━━━ TEXTE PROPOSÉ

Pour comprendre la crise de la gauche mondiale et les raisons de son recul, il faut revenir aux principes et aux fondements de sa pensée et de sa pratique politique depuis le 19e siècle. Ces fondements peuvent être résumés autour de cinq idées essentielles. La première concerne la croyance dans l’idée de progrès et le mouvement de l’histoire va toujours de l’avant dans une dynamique qui produirait une amélioration dans les sociétés et dans les conditions de l’humain. La seconde idée est relative au rôle du collectif dont les partis, les syndicats et toutes les autres formes d’organisation collective dans la transformation des sociétés par rapport au rôle de l’individu. La troisième idée concerne l’égalité et la conviction que la dynamique historique s’inscrit dans une logique de réduction des inégalités afin d’atteindre une plus grande égalité dans les sociétés humaines. La quatrième idée est liée à la croyance de l’existence d’un autre monde et d’une nouvelle société où disparaitraient les contradictions et l’exploitation de l’homme par l’homme. La cinquième idée concerne le rôle et la place des classes populaires et particulièrement de la classe ouvrière dans le changement social.
Or, si ces principes et ces cinq idées fondamentales ont joué un rôle essentiel dans la dynamique des sociétés capitalistes dans les 19e et 20e siècles et ont contribué au succès et à la domination politique de la gauche, les choses ont beaucoup changé depuis l’éclatement de la crise et les transformations que le monde a connu avant la fin du siècle et sont à l’origine de l’essoufflement des grands principes qui ont fondé la pratique et le projet politique de la gauche. Ainsi, l’idée de progrès a été remise en cause particulièrement avec le réchauffement climatique qui a montré que le productivisme et la consommation de masse pourraient conduire le monde à sa fin. En même temps, les sociétés post-modernes ont connu la montée des individus et l’effritement de l’idée collective particulièrement avec la montée des réseaux sociaux. Par ailleurs, on a connu une montée sans précédent des inégalités sociales. Ces développements sont au cœur de l’idée d’un monde meilleur où le capitalisme s’impose comme le modèle social indépassable et l’horizon de l’humain. Enfin, il faut aussi mentionner l’effritement des grandes classes sociales avec la fin du fordisme et des grandes organisations ouvrières.

━━━━━━
━━━ DONNÉES DE L'EXERCICE

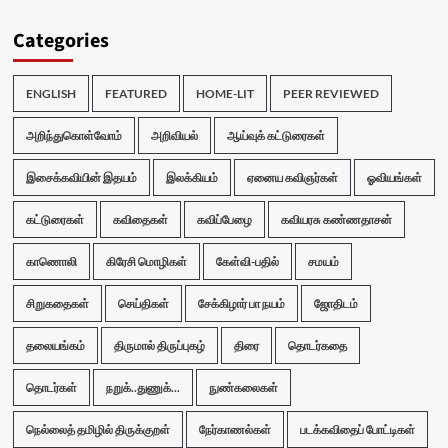
Categories
ENGLISH
FEATURED
HOME-LIT
PEER REVIEWED
அறிந்துகொள்வோம்
அறிவியல்
ஆய்வுக் கட்டுரைகள்
இசைக்கவியின் இதயம்
இலக்கியம்
ஏனைய கவிஞர்கள்
ஓவியங்கள்
கட்டுரைகள்
கவிதைகள்
கவிப்பேழை
கவியரசு கண்ணதாசன்
காணொலி
கிரேசி மொழிகள்
கேள்வி-பதில்
சமயம்
சிறுகதைகள்
செய்திகள்
சேக்கிழார் பா நயம்
ஜோதிடம்
தலையங்கம்
திருமால் திருப்புகழ்
திரை
தொடர்கதை
தொடர்கள்
நறுக்..துணுக்...
நுண்கலைகள்
நெல்லைத் தமிழில் திருக்குறள்
நேர்காணல்கள்
படக்கவிதைப் போட்டிகள்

━━━━━━

> **CONSIGNE 1**
Dites si chaque affirmation concorde avec le texte sur la crise de la gauche. Répondez par oui ou par non, puis citez à l'identique les mots du texte qui tranchent.
(a) Les fondements de la pensée de la gauche se ramènent à cinq idées essentielles.
(b) La montée des réseaux sociaux a renforcé l'idée collective.
(c) Les inégalités sociales ont reculé.
> **CONSIGNE 2**
Répondez brièvement à ces questions sur le texte sur la crise de la gauche.
(a) Quel phénomène a particulièrement remis en cause l'idée de progrès ?
(b) Parmi les classes populaires, laquelle le texte met-il particulièrement en avant dans le changement social ?
(c) Avec la fin de quoi les grandes classes sociales se sont-elles effritées ?
Les données n'interviennent pas dans ce travail.

> **RÉPONSE 1**
(a) Oui : « Ces fondements peuvent être résumés autour de cinq idées essentielles. »
(b) Non : « l’effritement de l’idée collective particulièrement avec la montée des réseaux sociaux »
(c) Non : « on a connu une montée sans précédent des inégalités sociales »

> **RÉPONSE 2**
(a) Le réchauffement climatique.
(b) La classe ouvrière.
(c) Avec la fin du fordisme et des grandes organisations ouvrières.